══ Data ══
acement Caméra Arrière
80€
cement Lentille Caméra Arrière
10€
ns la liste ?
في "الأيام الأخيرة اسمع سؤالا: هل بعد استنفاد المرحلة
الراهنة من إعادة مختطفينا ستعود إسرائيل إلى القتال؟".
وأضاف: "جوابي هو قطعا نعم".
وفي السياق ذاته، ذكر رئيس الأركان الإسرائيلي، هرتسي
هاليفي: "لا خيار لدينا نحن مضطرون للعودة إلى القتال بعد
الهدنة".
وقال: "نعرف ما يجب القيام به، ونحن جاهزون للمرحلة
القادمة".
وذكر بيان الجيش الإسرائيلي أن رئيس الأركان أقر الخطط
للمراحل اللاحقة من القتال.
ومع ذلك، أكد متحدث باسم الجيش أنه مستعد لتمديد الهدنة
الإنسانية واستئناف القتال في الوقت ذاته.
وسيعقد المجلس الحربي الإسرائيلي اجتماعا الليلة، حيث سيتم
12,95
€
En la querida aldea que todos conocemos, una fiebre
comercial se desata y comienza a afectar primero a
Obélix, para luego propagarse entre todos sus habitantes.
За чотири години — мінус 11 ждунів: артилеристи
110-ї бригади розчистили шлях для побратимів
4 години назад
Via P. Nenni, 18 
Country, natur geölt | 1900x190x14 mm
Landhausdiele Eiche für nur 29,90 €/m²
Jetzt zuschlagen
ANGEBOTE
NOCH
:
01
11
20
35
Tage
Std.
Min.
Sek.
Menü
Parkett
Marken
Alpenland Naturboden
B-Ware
═══
== What is required ==
Rewrite the listing from its first line through the line containing "Country, natur geölt | 1900x190x14 mm", changing "Obélix" to "Astérix" and keeping everything else the same.

== Exercise result ==
acement Caméra Arrière
80€
cement Lentille Caméra Arrière
10€
ns la liste ?
في "الأيام الأخيرة اسمع سؤالا: هل بعد استنفاد المرحلة
الراهنة من إعادة مختطفينا ستعود إسرائيل إلى القتال؟".
وأضاف: "جوابي هو قطعا نعم".
وفي السياق ذاته، ذكر رئيس الأركان الإسرائيلي، هرتسي
هاليفي: "لا خيار لدينا نحن مضطرون للعودة إلى القتال بعد
الهدنة".
وقال: "نعرف ما يجب القيام به، ونحن جاهزون للمرحلة
القادمة".
وذكر بيان الجيش الإسرائيلي أن رئيس الأركان أقر الخطط
للمراحل اللاحقة من القتال.
ومع ذلك، أكد متحدث باسم الجيش أنه مستعد لتمديد الهدنة
الإنسانية واستئناف القتال في الوقت ذاته.
وسيعقد المجلس الحربي الإسرائيلي اجتماعا الليلة، حيث سيتم
12,95
€
En la querida aldea que todos conocemos, una fiebre
comercial se desata y comienza a afectar primero a
Astérix, para luego propagarse entre todos sus habitantes.
За чотири години — мінус 11 ждунів: артилеристи
110-ї бригади розчистили шлях для побратимів
4 години назад
Via P. Nenni, 18 
Country, natur geölt | 1900x190x14 mm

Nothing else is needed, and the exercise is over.